Outra conquista importante foi o posicionamento da Leroy Merlin na esfera pública, como uma empresa que tem uma intervenção social estruturada e que contribui ativamente para a sociedade portuguesa.


Do ponto de vista operacional, aprendemos muito. Colocámos uma verdadeira “máquina” de voluntariado em funcionamento e isso não é simples numa empresa com milhares de colaboradores. Gerir milhares de dias de voluntariado e centenas de ações exige processos bem definidos e uma estrutura sólida, e hoje podemos dizer que essa engrenagem está bem montada.
No entanto, também aprendemos os limites deste modelo. Apesar de termos criado essa base sólida, percebemos que dentro de portas a capacidade de crescimento estava a esgotar-se. Já não era apenas uma questão de vontade ou de mobilização interna, mas de restrições estruturais e operacionais.
E foi precisamente esse reconhecimento – de que sozinhos não conseguiríamos aumentar o impacto – que nos levou a procurar um modelo colaborativo, o ecossistema ReCria, que vem responder a esse desafio e abrir caminho a uma nova fase do voluntariado.
O que motivou a evolução do programa interno de voluntariado para um programa colaborativo em rede, como o ReCria?
João Lavos – Existem duas motivações principais: uma interna e outra externa. Do lado interno, havia uma forte vontade de fazer crescer o impacto, mas também uma consciência das nossas limitações estruturais. Se fôssemos uma organização cujo objetivo fosse apenas financiar impacto social, o desafio seria mais simples, bastaria aumentar a dotação financeira. Mas, desde o início, definimos que queríamos “transformar com as nossas próprias mãos”, ou seja, gerar impacto através da ação direta dos nossos colaboradores.
O desafio era, portanto, operacional: queríamos envolver cada vez mais pessoas, mas as estruturas e as dinâmicas das lojas colocavam limites.
Do lado externo, à medida que fui falando sobre o ReCria e sobre o modelo de ecossistema colaborativo, percebi que outras organizações enfrentavam exatamente os mesmos desafios. Muitas queriam desenvolver programas de voluntariado, mas sentiam dificuldades de capacidade, de tempo ou de estrutura para o fazer.
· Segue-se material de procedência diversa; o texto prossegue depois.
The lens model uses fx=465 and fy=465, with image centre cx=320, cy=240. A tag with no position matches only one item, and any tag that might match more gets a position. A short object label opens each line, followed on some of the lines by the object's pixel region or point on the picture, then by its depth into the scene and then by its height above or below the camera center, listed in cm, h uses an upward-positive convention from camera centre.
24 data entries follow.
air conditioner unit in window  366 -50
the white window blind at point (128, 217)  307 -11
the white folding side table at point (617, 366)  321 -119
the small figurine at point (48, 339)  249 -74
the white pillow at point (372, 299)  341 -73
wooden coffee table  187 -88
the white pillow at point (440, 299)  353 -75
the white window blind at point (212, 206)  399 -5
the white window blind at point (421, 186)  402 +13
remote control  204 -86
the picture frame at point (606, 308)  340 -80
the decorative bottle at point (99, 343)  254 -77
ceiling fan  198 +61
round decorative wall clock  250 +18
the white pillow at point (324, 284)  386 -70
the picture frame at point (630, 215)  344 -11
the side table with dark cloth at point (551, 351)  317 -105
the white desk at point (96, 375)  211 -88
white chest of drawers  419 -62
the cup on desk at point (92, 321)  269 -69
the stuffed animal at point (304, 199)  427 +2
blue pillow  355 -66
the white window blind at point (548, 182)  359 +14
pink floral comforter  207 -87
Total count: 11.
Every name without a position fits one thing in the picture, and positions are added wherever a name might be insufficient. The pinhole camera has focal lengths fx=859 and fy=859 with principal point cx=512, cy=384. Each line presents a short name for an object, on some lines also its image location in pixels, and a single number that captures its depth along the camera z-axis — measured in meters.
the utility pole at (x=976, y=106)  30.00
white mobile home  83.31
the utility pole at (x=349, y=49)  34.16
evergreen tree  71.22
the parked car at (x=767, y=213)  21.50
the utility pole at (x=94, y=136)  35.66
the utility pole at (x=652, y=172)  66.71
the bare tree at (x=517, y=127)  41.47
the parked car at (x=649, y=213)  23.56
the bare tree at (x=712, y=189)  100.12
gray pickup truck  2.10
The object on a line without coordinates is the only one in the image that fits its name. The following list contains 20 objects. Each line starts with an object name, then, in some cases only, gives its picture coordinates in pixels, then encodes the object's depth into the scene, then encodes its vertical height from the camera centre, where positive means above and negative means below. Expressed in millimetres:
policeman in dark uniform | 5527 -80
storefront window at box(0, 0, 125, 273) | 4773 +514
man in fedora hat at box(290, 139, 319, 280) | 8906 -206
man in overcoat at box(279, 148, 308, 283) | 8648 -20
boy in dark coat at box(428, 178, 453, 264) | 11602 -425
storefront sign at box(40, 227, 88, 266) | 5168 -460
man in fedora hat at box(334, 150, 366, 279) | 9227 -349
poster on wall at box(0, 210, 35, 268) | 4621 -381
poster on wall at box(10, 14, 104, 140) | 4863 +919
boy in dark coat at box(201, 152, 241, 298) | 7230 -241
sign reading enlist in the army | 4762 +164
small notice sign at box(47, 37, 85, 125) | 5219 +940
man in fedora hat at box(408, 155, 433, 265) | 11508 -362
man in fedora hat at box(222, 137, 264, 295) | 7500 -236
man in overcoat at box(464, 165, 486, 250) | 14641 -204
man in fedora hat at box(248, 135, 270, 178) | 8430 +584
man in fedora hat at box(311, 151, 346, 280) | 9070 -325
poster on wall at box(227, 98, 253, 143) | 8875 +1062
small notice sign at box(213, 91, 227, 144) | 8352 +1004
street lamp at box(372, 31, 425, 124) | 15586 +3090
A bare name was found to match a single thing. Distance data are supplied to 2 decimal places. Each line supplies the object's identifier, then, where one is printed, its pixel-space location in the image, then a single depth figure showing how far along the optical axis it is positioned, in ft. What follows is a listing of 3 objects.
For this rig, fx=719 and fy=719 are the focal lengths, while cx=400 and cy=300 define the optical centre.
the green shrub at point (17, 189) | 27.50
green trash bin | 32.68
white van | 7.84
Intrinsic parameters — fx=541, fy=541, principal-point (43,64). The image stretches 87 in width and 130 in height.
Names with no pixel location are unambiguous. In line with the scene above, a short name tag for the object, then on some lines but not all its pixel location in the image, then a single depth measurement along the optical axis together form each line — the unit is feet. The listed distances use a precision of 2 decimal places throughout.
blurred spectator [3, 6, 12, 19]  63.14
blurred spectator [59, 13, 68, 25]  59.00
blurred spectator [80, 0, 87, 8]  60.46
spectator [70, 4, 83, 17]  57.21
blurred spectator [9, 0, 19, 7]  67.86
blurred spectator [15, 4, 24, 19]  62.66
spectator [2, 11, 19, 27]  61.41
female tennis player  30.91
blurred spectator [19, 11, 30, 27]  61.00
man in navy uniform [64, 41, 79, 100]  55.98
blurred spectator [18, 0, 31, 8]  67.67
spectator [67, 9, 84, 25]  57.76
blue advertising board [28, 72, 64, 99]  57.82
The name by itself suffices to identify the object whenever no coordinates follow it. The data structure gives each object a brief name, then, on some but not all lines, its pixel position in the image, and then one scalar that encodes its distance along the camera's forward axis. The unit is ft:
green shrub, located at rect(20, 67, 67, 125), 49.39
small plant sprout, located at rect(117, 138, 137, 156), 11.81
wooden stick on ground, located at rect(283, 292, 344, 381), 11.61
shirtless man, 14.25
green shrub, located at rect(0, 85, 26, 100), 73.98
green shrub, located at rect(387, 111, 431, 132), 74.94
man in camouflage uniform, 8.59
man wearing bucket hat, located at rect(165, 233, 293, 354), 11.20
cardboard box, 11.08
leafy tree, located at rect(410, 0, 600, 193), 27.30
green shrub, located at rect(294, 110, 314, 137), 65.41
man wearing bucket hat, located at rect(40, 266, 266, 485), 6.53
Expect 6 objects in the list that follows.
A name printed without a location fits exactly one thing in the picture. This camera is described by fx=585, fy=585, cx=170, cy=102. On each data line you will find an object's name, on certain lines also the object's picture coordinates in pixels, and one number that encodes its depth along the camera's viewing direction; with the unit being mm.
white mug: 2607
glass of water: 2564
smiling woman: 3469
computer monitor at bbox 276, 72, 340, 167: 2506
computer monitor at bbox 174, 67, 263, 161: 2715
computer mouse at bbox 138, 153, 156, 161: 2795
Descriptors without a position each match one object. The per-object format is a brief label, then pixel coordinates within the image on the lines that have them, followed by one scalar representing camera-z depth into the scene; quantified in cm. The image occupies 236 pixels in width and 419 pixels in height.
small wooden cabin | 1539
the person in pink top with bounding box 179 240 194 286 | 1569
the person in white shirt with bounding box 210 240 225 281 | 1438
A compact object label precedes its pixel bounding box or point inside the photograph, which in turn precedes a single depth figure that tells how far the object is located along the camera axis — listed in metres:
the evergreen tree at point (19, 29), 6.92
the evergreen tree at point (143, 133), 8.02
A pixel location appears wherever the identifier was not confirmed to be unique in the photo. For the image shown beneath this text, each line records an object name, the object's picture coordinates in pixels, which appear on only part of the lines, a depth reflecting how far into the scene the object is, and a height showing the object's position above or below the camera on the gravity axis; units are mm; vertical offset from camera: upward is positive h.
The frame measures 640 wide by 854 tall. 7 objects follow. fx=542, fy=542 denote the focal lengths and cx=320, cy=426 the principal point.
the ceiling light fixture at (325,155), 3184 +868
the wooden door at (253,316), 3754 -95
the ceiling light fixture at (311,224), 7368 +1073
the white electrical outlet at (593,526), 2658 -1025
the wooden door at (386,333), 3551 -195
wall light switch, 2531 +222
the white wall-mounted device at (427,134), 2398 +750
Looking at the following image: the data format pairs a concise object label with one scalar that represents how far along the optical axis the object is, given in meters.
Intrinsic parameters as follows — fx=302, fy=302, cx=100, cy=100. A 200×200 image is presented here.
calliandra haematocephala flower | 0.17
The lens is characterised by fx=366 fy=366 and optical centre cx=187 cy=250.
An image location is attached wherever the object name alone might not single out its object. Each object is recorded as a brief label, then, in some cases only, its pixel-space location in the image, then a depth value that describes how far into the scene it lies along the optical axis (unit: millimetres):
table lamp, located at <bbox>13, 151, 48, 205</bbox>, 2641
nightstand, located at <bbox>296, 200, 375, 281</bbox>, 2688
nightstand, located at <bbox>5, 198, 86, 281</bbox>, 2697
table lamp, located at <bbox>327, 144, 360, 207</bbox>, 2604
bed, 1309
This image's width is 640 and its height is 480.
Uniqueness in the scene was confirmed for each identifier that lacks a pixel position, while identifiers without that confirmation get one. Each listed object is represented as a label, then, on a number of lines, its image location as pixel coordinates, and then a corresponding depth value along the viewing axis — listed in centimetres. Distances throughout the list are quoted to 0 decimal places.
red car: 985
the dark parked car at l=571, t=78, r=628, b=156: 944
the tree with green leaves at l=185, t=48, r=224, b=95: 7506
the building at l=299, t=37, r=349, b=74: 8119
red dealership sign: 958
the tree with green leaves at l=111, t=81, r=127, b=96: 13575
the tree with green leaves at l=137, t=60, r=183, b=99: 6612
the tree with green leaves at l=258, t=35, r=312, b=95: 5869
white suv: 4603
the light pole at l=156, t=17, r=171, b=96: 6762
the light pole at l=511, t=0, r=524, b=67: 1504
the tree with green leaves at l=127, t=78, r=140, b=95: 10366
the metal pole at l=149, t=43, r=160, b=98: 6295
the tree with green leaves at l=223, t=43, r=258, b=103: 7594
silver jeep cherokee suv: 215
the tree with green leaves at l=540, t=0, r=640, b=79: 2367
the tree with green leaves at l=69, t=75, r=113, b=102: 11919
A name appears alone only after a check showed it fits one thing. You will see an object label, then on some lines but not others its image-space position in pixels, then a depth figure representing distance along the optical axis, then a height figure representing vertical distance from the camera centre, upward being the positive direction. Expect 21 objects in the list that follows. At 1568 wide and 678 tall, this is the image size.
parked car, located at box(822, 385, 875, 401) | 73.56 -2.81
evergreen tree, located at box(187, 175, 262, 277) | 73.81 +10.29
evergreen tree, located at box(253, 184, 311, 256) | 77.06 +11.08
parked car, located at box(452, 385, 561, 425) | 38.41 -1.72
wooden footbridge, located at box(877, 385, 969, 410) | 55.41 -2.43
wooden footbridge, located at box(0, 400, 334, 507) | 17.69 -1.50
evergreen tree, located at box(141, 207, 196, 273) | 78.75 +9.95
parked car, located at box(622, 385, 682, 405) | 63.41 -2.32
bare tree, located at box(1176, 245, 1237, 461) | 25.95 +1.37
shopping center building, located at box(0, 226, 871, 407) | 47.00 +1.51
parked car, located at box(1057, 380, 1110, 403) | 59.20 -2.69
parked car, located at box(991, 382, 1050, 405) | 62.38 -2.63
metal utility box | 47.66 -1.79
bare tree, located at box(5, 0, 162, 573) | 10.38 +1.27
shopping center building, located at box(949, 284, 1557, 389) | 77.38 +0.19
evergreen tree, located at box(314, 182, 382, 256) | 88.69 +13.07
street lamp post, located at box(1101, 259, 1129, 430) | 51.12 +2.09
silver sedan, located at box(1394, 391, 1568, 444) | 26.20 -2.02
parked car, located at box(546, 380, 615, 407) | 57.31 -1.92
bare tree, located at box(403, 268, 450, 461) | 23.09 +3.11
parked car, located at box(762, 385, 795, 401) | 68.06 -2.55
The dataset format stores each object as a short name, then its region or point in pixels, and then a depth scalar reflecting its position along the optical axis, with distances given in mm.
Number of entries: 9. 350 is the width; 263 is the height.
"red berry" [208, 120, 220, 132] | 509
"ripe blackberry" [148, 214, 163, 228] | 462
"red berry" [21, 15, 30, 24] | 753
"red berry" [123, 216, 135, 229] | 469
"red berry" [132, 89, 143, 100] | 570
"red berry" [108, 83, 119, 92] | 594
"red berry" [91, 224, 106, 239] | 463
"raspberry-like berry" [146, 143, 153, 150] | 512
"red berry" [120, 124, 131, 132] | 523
Foi aí que percebi que o modelo que estávamos a desenhar não respondia apenas a uma necessidade da Leroy Merlin, mas também a uma necessidade partilhada por outras empresas e instituições. O ReCria nasce, assim, desse “mix de circunstâncias”, a vontade interna de aumentar o impacto e o reconhecimento de que esta podia ser uma solução também para os outros.